Jak sugeruje Ludovic Hunter-Tinley, muzyczny krytykdziennika, to właśnie ta rozgorączkowana digitalizacja nagrań wywołała z czasem pospolitą i zdumiewająco sprawczą nostalgię — zapragnęliśmy na nowo albumów materialnych. Mając na uwadze, jak powszechny jest obecnie dostęp do niemal każdego zasłyszanego utworu, dobrze uporządkować sobie przy okazji wymiar strat: porzuciliśmy nie tylko rytuał kupowania płyt czy kaset, lecz także często przebieramy w ścieżkach odartych z tak nośnej wizualnej warstwy, jaką stanowiły artystyczne okładki. Czy wobec tego czas rozpocząć budowaniezbiorów od leciwych kopert z tamtych czasów i melodii, które się podobają, bo już raz się je słyszało?
Czasy Nirvany
Inwestycyjna strategia rodem z „Rejsu” z powrotem wyprowadzi nas na płyciznę, z której wynurzą się pytania: czy stare winyle będą droższe od współczesnych, a rzadsze tańsze od popularnych?
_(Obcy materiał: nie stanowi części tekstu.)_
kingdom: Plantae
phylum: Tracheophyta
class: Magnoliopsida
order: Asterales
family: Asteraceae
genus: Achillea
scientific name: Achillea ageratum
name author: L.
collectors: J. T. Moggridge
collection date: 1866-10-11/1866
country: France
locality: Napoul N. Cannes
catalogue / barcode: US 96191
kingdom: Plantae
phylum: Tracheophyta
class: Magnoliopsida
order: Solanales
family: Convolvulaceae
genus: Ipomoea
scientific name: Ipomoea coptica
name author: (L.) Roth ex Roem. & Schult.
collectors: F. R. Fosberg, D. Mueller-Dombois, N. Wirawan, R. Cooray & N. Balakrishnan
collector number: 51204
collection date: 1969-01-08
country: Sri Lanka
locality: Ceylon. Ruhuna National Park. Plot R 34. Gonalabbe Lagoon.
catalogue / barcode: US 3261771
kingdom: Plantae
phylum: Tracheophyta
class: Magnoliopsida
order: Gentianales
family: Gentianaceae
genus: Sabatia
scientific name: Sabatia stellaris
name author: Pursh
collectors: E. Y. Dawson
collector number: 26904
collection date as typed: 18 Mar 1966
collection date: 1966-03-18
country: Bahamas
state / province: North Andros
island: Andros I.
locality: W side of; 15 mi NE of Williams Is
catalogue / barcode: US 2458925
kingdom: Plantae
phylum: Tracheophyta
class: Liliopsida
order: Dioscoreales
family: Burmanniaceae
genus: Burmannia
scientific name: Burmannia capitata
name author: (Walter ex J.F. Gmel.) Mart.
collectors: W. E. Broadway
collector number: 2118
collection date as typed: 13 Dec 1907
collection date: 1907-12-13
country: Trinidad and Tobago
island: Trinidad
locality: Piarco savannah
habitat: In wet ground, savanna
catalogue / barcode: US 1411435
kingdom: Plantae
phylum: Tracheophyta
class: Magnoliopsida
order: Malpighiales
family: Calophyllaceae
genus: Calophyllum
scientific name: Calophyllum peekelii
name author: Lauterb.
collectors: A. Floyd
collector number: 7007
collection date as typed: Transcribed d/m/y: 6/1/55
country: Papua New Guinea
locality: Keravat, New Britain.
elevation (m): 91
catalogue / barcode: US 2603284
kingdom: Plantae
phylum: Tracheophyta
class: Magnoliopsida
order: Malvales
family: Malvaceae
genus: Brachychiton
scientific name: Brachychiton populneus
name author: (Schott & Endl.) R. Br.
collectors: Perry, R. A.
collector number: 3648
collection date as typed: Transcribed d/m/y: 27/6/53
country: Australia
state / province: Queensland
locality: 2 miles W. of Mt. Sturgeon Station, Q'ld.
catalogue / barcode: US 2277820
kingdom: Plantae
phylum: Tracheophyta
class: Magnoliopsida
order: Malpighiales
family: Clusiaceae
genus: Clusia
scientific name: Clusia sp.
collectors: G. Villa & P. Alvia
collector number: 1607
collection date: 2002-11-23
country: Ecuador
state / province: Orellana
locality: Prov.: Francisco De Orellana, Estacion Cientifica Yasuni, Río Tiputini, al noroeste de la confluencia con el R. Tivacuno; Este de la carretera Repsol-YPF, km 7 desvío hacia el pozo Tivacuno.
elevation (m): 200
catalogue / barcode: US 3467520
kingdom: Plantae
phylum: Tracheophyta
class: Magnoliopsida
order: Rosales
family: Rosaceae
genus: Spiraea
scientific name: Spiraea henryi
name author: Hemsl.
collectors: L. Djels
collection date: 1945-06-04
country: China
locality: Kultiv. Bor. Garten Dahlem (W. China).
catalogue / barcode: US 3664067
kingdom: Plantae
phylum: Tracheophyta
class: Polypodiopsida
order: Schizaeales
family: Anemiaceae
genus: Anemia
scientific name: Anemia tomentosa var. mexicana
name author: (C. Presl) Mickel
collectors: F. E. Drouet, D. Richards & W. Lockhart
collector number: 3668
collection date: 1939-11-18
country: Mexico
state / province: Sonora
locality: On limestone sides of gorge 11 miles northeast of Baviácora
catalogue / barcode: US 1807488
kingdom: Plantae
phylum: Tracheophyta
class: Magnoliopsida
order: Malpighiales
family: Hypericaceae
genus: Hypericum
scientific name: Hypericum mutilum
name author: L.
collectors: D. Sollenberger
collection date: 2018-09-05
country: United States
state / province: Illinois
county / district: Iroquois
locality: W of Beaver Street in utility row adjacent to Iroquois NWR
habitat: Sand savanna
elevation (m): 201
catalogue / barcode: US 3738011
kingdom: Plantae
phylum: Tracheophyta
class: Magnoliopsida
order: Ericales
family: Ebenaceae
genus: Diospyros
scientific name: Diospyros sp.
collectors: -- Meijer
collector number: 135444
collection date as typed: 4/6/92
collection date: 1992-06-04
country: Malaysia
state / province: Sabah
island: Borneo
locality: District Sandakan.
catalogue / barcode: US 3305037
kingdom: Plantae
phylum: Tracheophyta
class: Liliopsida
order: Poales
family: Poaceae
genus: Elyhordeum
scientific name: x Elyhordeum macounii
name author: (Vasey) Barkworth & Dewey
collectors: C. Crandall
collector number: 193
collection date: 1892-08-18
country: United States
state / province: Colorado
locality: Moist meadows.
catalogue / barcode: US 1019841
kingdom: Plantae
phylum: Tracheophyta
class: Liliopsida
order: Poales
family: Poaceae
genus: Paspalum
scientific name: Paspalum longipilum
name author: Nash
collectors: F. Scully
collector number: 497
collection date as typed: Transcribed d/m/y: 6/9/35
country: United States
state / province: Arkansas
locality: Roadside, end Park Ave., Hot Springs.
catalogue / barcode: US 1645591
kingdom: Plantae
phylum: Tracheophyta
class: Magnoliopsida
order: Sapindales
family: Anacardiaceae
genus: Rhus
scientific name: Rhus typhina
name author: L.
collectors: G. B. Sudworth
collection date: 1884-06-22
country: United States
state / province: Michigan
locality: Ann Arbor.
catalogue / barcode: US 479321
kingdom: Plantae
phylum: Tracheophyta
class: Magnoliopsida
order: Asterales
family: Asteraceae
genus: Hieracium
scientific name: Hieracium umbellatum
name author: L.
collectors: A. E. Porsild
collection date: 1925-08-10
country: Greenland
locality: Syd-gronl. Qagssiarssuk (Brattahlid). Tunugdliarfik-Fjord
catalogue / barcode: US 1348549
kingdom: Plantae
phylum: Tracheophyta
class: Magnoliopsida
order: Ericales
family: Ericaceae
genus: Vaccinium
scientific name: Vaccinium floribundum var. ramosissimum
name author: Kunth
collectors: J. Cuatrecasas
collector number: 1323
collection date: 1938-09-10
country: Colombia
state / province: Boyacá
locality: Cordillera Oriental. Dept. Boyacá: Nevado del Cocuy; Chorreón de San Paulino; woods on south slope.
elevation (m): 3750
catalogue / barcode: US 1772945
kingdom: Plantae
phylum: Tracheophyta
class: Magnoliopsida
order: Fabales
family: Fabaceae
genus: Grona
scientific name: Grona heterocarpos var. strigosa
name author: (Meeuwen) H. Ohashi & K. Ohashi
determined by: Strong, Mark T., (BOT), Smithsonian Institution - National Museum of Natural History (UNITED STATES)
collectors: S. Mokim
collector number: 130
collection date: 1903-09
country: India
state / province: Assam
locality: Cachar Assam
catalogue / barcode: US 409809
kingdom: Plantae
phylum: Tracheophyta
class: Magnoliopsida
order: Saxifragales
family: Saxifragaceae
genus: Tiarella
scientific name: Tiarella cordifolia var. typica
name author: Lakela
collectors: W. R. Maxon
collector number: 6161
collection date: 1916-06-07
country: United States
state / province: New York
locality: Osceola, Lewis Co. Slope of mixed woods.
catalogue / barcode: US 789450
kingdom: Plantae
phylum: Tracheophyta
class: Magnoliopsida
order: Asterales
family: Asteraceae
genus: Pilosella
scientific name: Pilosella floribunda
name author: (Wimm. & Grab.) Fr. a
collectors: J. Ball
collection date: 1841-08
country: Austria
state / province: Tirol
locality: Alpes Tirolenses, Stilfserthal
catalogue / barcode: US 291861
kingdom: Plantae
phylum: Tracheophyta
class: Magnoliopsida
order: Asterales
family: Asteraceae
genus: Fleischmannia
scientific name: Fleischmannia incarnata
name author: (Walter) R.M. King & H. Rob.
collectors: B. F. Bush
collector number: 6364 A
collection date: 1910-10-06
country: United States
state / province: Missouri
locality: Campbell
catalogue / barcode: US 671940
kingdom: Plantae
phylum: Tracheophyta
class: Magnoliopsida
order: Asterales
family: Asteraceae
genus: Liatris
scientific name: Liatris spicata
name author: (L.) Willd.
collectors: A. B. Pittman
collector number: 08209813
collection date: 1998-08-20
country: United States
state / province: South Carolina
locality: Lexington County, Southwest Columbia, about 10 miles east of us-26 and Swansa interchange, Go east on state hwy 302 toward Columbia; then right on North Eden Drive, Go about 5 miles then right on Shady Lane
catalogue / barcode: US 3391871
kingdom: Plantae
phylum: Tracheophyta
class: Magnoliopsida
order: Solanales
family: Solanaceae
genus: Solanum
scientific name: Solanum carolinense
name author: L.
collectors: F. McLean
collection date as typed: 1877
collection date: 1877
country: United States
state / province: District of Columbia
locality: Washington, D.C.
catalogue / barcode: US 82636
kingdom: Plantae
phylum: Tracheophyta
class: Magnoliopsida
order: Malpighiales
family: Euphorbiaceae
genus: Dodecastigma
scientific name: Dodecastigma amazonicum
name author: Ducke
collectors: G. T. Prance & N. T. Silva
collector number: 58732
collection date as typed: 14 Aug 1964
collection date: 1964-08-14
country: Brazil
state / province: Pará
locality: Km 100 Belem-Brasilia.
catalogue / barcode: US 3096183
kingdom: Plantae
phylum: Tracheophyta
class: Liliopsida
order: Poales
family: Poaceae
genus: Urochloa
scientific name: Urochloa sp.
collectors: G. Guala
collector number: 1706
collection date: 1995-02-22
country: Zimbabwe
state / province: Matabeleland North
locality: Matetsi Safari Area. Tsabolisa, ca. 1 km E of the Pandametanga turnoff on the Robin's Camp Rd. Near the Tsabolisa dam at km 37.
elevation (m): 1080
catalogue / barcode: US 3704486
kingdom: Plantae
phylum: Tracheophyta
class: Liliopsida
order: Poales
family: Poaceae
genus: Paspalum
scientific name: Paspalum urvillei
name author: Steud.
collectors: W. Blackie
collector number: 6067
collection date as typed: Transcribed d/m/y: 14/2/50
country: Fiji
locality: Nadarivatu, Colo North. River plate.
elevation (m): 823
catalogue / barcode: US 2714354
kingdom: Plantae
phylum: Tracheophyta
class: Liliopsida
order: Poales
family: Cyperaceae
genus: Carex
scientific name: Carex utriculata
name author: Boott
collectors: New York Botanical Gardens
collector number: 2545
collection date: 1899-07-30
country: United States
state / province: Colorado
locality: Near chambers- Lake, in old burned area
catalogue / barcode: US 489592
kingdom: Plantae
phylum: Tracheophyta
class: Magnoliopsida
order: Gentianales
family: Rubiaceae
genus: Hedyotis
Jak przystało na kapryśne obszary inwestycji alternatywnych, najkorzystniej wypadnie pozornie sprzeczny zestaw dwóch ostatnich — zwyżkowy potencjał miewają m.in. pierwsze tłoczenia albo w ogóle jakieś próbne, robocze wersje albumów z nieśmiertelnymi szlagierami, najlepiej opisane blednącym flamastrem albo z ujmującymi literówkami. Wbrew podpowiedziom intuicji, winyle kupowane jako lokata niekoniecznie muszą być jednak stare, dlatego że w przypadku okresu, w którym gramofonowa płyta była podstawowym nośnikiem przebojów, najbledszy potencjał zwyżkowy zdławi od razu potężna podaż.
Według internetowych rejestrów, wyraźniej drożeć mogą nawet wydania z lat 90., bo w końcu na tę dekadę przypadło ostre wypieranie zagracających pokój odtwarzaczy przez najróżniejsze radyjka, w które wsunąć można już było kosmicznie opalizującą następczynię — szczupłą płytę CD. Idąc tym tropem, dojdziemy też do zasady rządzącej równie dobrze sprzedażą kolekcjonerskich aut czy zegarków: drastycznie limitowane, najnowsze edycje z rozpoznawalnym logo już z natury znajdują rozentuzjazmowanych odbiorców i to zanim na dobre zagoszczą w obiegu.
Ostatnie tango
Kierując się hojnością nakładu, warto zwrócić uwagę, że sterowaniem podażą trudni się w dodatku raz wytwórnia, a raz prężniejsza od niej śmierć, chociaż mimo swojej ponurej powagi, nie zapewnia zwyżki na wieczność. Czynnik ostateczności podwoił, a niekiedy nawet potroił wartość winylowych albumów wspomnianego Bowiego na rynku wtórnym, ale już w trzy lata po jego odejściu popyt zdołał zapanować nad żałobą, a ceny zdążyły się otrząsnąć. Czy dybanie na nekrologi muzyków okaże się wobec tego zdroworozsądkową strategią na krótkoterminowy zarobek?
Być może, ale w przypadku winylowych zbiorów już sam temat inwestycyjnego horyzontu wydaje się grząski, skoro wszelkie pobożne kalkulacje opierają się na przekonaniach, że tylko asteroida mogłaby wymazać z planety hity Bowiego czy podobne oczywistości. Sąd ostateczny nad wartością inwestycyjną rozegra się tymczasem w pokoleniu, które na samo nazwisko muzyka odpowiedzieć może albo popytem, albo powątpiewaniem typu: serio, mamo?